正则表达式-URL中的希腊字符 [英] Regex - Greek Characters in URL
问题描述
我有一个使用正则表达式的自定义路由器。
I have a custom router that uses regex.
问题是我无法解析希腊字符。
The problem is that I cannot parse Greek characters.
以下是 index.php
的几行:
$router->get('/theatre/plays', 'TheatreController', 'showPlays');
$router->get('/theatre/interviews', 'TheatreController', 'showInterviews');
$router->get('/theatre/[-\w\d\!\.]+', 'TheatreController', 'single_post');
以下是 Router.php
:
$found = 0;
$path = parse_url($_SERVER['REQUEST_URI'], PHP_URL_PATH); //get the url
////// Bla Bla Bla /////////
if ( $found = preg_match("#^$value$#", $path) )
{
//Do stuff
}
现在,当我尝试使用http://kourtis.app/theatre/α
(请注意,最后一个字符是希腊字母 alpha),然后以某种方式将其解释为 http://kourtis.app/theatre/%CE%B1
Now, when I try a url like http://kourtis.app/theatre/α
(notice the last character is a Greek 'alpha') then it is somehow interpreted to http://kourtis.app/theatre/%CE%B1
当我 var_dump($ path)
或复制粘贴URL时,我可以看到此内容。
I can see this when I var_dump($path)
or when I copy-paste the url.
我想它与编码有关,但所有(我能想到的)都是utf-8格式。
I guess it has something to do with encoding but everything (I can think of) is in utf-8 format.
有什么想法吗?
更新:在注释中的建议之后,以下仅适用于 希腊语字符:
/剧院/ [α-ωΑ-Ω-\w\d\!\。] +
并使用 urldecode
解码 $ path
变量的百分比编码
UPDATE: After the suggestions in the comments, the following works for only with some Greek characters:
/theatre/[α-ωΑ-Ω-\w\d\!\.]+
and use urldecode
to decode the percent-encoding of the $path
variable.
一些会产生错误的字符是:κ
π
ρ
χ
。
Some characters that produce an error are: κ
π
ρ
χ
.
现在的问题也就是为什么??
(顺便说一句,这适用于许多字符 /剧院/.+
)
The question now is ... why??
(BTW, this works for many chars /theatre/.+
)
推荐答案
您可以使用
$router->get('/theatre/[^/]+', 'TheatreController', 'single_post');
因为 [^ /] +
将匹配除了 /
以外的一个或多个字符,因为 [^ ...]
是否定的字符类,该字符类与除类中定义的字符以外的任何字符都匹配。
as [^/]+
will match one or more characters other than /
since [^...]
is a negated character class that matches any char but the one(s) defined in the class.
请注意,您不必使用 \d
(如果您已使用 \w
( \w
已匹配)
Note you do not have to use \d
if you used \w
(\w
already matches digits).
此外,您没有将变音符号与正则表达式匹配。如果需要匹配变音符号,请在正则表达式中添加 \p {M}
:'/ theatre / [-\w\p { M}!。] +'
。
Also, you did not match diacritics with your regex. If you need to match diacritics, add \p{M}
to the regex: '/theatre/[-\w\p{M}!.]+'
.
请注意,要允许 \w
匹配Unicode字母/数字,您需要传递 / u
修改正则表达式: $ found = preg_match(#^ $ value $#u,$ path)

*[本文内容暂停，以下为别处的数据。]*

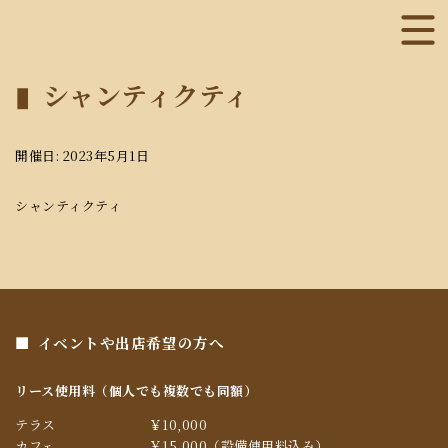
シャンティクティ
開催日: 2023年5月1日
シャンティクティ
イベントや出店希望の方へ
リース使用料（個人でも複数でも同額）
テラス
￥10,000
カフェ
￥15,000（設備使用料込み）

。这样既会将输入字符串视为Unicode字符串,又使速记模式(例如 \w
可以识别Unicode)。
Note that to allow \w
to match Unicode letters/digits, you need to pass /u
modifier to the regex: $found = preg_match("#^$value$#u", $path)
. This will both treat input strings as Unicode strings, and make shorthand patterns like \w
Unicode aware.
事情:您不必在字符类中转义。
。
Another thing: you need not escape .
inside a character class.
模式详细信息:
-
#...#
-正则表达式分隔符 -
^
-字符串的开头 -
$ value
-$ value
变量内容(因为PHP中的双引号字符串允许插值) -
$
-字符串结尾 -
#u
-启用 PCRE_UTF 和 PCRE_UCP <的修饰符/ em>选项。在此处查看有关它们的更多信息
#...#
- regex delimiters^
- start of string$value
- the$value
variable contents (since double quoted strings in PHP allow interpolation)$
- end of string#u
- the modifier enabling PCRE_UTF and PCRE_UCP options. See more info about them here
这篇关于正则表达式-URL中的希腊字符的文章就介绍到这了,希望我们推荐的答案对大家有所帮助,也希望大家多多支持IT屋!